Vous y courez. Hélas, c’est un autre mariage, d’autres gens, d’autres candidats à l’enchainement. Vos amis sont partis depuis cinq minutes. Vous râlez, mais ne désespérez pas, vous rejoignez dans la rue des cercles qui s’apprêtent à immortaliser l’évènement par les photos ou par des films vidéos. Vous ne les connaissez pas. Parfois vous avez la chance de tomber sur des amis qui ont oublié de vous inviter, et vous jouez le jeu du grand pardon, de la magnanimité!
Cette foule bigarrée sentant le bonheur grâce au coiffeur, à la couturière, au bijoutier, au parfumeur, est là, debout, pendant des heures sous un soleil torride, certains s’éventent avec un éventail de fortune.
Les parents des mariés qui n’ont d’yeux que pour les futurs époux ne voient rien du ridicule de la situation. La cérémonie est réussie, car la robe de la mariée est très belle et le placement dans telle famille promet de beaux lendemains. Après tout, si la mère du futur époux n’est pas contente, tant pis, c’est trop tard, elle ne peut plus faire ni opposition ni appel: le mariage est conclu! Mais conclu par qui? Quel contrat de mariage? Où est l’officier de l’état civil devant qui les actes deviennent authentiques, celui qui crée le lien juridique entre les époux, celui qui donne légalement le permis de fabriquer des enfants, de s’adonner aux actes sexuels ‘Halel”. “Mais de quoi vous parlez? Ah! le petit bonhomme essoufflé qui court de salle en salle pour marmonner quelques paroles inaudibles qui font sourire l’assistance? Qui la quitte après avoir fait signer deux traits de plume pour la forme, et qui s’en va, en criant: “Au suivant”… et au suivant”. Et qui, le soir venu, s’étale sur son divan, répétant dans un sommeil profond: “Au suivant… et au suivant”, sa femme approche de lui son oreille méfiante, et commence à douter de l’état de son mari.
A mon avis, cette nouvelle mentalité est grave. Le mariage est un acte sérieux, réfléchi et responsable qui a des effets juridiques importants, il est l’une des bases d’une société saine. Faire de l’officier de l’Etat civil la dernière roue de la charrette, mépriser les lois qui régissent l’acte de mariage, et transformer l’évènement juridique en un détail et les robes, les garnitures, les colifichets en élément essentiel, voilà qui dénote de la légèreté et de la non responsabilité de notre époque.

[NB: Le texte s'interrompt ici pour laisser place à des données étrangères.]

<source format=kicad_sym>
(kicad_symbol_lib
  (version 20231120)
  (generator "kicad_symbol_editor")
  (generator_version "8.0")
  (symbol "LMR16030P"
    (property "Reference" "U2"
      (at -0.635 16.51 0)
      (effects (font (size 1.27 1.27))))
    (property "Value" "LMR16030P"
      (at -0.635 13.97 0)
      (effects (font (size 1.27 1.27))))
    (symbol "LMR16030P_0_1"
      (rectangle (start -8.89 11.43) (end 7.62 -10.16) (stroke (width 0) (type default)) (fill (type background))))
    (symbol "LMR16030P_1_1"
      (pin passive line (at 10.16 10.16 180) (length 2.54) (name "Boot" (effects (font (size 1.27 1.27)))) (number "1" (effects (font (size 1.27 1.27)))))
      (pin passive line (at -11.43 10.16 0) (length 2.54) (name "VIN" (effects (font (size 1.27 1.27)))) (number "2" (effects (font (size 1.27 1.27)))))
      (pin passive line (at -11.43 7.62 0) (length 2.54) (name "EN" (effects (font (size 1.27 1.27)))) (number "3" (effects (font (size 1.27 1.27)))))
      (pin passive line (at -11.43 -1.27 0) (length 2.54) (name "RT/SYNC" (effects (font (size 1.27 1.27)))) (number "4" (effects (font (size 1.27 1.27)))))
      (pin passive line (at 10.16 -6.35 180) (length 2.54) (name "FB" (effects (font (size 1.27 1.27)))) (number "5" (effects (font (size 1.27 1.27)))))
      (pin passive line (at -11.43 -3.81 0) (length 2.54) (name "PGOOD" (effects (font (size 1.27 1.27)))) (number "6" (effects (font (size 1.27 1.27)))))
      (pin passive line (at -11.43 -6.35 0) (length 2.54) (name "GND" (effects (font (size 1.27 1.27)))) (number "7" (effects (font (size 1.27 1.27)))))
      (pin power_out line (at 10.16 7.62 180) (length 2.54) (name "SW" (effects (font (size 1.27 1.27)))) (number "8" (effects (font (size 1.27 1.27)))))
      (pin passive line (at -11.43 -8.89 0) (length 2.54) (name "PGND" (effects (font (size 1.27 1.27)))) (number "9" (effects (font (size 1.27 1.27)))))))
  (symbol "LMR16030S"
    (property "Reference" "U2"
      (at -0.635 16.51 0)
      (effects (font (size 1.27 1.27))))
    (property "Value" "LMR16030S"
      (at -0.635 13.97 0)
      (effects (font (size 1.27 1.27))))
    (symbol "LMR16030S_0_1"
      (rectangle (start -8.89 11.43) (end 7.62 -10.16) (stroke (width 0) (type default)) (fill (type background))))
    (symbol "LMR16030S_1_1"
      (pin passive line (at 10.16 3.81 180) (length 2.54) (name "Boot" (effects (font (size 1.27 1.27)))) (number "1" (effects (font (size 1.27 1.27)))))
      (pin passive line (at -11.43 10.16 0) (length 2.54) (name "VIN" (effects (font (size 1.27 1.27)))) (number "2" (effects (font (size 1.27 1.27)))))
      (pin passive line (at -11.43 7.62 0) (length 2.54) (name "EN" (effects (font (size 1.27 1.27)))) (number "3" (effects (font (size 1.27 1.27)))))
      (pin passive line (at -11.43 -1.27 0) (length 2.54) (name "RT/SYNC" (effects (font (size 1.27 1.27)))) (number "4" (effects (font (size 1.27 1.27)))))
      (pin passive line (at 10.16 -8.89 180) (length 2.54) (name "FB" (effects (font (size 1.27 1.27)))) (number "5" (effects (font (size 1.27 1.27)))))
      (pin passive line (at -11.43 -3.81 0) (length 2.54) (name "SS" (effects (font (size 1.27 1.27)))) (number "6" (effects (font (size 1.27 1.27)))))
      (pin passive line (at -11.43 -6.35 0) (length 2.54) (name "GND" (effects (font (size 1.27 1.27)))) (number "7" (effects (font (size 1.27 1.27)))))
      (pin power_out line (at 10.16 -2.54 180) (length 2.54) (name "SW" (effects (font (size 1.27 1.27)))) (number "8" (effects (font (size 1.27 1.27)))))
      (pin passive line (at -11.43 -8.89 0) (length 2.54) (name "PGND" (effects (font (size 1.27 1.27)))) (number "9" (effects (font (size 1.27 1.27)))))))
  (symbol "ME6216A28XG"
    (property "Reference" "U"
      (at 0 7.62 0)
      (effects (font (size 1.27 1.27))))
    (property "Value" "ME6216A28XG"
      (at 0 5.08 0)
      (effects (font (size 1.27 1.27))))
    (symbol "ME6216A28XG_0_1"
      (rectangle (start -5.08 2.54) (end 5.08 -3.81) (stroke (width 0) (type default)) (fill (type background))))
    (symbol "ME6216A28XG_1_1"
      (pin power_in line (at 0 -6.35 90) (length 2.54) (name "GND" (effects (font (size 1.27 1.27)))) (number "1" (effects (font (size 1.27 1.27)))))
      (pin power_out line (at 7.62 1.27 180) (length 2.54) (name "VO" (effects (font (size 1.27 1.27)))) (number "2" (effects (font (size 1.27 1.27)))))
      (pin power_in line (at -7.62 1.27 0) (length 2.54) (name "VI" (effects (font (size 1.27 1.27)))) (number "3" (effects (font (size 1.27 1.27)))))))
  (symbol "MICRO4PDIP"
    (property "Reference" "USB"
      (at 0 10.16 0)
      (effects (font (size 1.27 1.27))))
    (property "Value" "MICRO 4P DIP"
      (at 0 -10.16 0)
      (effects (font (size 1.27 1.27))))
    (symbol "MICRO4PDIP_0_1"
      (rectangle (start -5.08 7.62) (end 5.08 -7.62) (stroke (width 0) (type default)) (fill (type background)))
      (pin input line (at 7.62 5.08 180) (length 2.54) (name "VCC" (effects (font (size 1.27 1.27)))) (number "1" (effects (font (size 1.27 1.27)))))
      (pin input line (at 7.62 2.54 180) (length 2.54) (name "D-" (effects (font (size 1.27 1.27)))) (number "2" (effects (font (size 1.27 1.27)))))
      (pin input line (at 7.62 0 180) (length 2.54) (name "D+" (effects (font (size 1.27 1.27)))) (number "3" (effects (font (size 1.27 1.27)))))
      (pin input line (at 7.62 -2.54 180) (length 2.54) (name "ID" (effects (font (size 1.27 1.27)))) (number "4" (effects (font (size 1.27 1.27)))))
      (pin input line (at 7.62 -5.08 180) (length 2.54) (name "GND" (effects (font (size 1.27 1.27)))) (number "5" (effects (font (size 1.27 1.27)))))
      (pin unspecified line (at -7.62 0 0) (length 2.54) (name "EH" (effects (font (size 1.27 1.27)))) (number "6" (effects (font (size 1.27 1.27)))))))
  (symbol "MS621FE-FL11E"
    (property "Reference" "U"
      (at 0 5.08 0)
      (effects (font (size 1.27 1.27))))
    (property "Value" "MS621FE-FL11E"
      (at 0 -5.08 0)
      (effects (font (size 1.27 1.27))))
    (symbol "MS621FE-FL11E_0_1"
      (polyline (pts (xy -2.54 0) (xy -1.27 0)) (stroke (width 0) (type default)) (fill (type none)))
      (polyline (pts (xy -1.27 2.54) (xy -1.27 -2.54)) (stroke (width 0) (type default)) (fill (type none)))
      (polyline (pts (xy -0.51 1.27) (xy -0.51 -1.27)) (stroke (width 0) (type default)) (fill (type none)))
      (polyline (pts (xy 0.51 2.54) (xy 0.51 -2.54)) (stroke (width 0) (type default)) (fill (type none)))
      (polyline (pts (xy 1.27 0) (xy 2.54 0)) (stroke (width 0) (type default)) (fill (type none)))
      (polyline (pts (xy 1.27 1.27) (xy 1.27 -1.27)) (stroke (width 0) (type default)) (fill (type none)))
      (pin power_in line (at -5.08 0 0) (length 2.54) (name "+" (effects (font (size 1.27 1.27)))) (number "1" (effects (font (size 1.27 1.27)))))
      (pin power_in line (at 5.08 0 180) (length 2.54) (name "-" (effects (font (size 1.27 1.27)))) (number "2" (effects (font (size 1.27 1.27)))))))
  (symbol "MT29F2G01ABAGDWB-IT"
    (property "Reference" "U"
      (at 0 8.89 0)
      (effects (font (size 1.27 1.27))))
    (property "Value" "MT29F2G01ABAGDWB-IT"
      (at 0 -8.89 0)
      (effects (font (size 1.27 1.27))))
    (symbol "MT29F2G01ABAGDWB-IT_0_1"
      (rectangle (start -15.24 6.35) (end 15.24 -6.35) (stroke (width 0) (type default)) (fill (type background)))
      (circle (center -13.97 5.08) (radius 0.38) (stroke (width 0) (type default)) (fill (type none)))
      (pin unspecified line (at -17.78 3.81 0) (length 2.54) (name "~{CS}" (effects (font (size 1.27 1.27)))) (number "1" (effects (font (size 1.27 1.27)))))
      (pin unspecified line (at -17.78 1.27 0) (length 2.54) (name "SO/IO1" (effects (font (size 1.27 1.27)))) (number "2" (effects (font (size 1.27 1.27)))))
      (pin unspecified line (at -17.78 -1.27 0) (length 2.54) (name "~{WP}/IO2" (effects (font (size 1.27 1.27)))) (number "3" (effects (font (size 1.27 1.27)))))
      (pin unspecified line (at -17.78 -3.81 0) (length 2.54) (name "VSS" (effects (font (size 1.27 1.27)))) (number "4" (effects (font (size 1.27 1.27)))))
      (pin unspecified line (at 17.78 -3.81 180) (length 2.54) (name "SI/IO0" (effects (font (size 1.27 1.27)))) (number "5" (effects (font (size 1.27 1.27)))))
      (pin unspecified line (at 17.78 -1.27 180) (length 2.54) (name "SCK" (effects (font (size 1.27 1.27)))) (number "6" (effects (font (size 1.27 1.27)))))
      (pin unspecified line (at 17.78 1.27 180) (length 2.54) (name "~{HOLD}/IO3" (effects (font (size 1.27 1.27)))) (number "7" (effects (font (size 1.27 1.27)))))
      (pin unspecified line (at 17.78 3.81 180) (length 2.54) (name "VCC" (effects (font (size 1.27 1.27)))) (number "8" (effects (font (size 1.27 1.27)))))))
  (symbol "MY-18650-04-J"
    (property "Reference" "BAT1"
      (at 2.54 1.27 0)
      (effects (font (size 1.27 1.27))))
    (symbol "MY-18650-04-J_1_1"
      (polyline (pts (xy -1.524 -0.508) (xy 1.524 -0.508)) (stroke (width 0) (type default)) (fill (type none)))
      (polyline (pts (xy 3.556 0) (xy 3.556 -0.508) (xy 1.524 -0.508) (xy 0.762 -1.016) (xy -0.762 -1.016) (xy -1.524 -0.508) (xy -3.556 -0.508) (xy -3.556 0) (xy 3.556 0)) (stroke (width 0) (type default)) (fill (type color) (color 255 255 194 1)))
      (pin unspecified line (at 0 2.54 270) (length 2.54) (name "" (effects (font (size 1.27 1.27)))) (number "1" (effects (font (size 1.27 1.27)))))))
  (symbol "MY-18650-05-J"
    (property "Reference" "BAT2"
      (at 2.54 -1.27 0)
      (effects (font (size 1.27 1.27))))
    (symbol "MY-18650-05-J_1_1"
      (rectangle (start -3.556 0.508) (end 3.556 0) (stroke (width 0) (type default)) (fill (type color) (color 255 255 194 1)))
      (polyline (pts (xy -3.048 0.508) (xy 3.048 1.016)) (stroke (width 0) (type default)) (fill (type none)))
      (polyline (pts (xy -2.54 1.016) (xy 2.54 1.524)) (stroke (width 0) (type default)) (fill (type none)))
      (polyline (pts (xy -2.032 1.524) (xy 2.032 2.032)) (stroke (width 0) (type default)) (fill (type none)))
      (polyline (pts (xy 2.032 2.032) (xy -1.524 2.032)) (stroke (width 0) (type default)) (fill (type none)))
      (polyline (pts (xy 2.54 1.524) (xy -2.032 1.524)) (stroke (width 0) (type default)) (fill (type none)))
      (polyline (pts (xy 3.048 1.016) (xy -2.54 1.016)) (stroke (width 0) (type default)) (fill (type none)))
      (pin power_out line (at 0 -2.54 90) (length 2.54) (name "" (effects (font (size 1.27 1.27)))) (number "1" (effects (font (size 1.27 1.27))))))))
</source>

Il est temps que précèdent le mariage quelques documents bilingues, deux ou trois feuillets simples et clairs pour expliquer que derrière le prince charmant et la belle princesse, il y a des droits et des obligations, une conduite de vie, et, en même temps qu’on remet les documents nécessaires pour le mariage, le couple pourrait être convié à un petit entretien.